Fuel smuggling from Iran profitable even if price jumps 6 times - expert

Oil&Gas Materials 10 May 2019 10:41 (UTC +04:00)

Tehran, Iran, May 10


Even if Iran applies all possible measures to prevent fuel smuggling, it will still be carried out, Iranian Energy Expert Javad Nowferesti told Trend.

"If the fuel card system is brought back, the amount of gas smuggling will be somewhat lower. When in 2007 the system was implemented, the consumption and smuggling of fuel dropped to 10 million liters a day," he said.

"There is smuggling of goods at the borders of all countries, and this issue is not specific for Iran,” he said. “But the fuel smuggling in Iran is happening before the fuel reaches filling stations," he said.

"The smaller amount is smuggled by border residents, and the bigger amount is smuggled before the fuel reaches filling stations," said the expert.

"“In June 2015, the removal of the fuel card increased consumption and smuggling, and between 2015 to 2017 the consumption increased from 72 million liters per day to 90 million liters," Nowferesti noted.

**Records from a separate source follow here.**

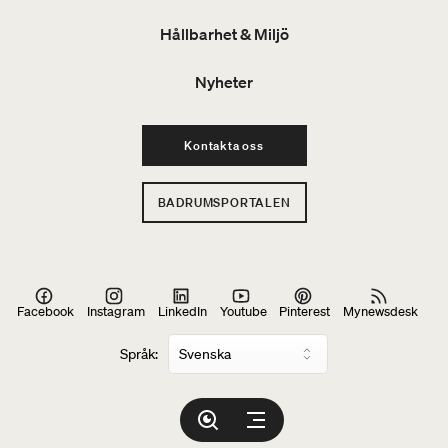
Hållbarhet & Miljö
Nyheter
Kontakta oss
BADRUMSPORTALEN
Facebook
Instagram
LinkedIn
Youtube
Pinterest
Mynewsdesk
Språk:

He said that bringing back the fuel card system means more transparency and oversight, and the consumption will be under control.

Nowferesti mentioned the research conducted by the government, and said that even if the fuel price is increased twofold, the psychological burden will be much more damaging.

"Even if the price of fuel jumps 6 times, the price in Turkey is more than 7 times higher and the smuggling is still profitable for smugglers,” he said.

Thanks to heavy subsidies, fuel is much cheaper on the Iranian domestic market than it is abroad - as little as 25 cents per liter - creating an arbitrage opportunity for illegal smuggling networks. Most fuel smuggling occurs via tanker trucks and small vehicles crossing Iran's land borders, and the destination markets are primarily neighboring countries in Central Asia.

Iran's currency, the rial, has fallen against the US dollar since the re-imposition of American sanctions on Tehran. This has reduced the already-low cost of Iranian gasoline in US dollar terms, making smuggling even more attractive.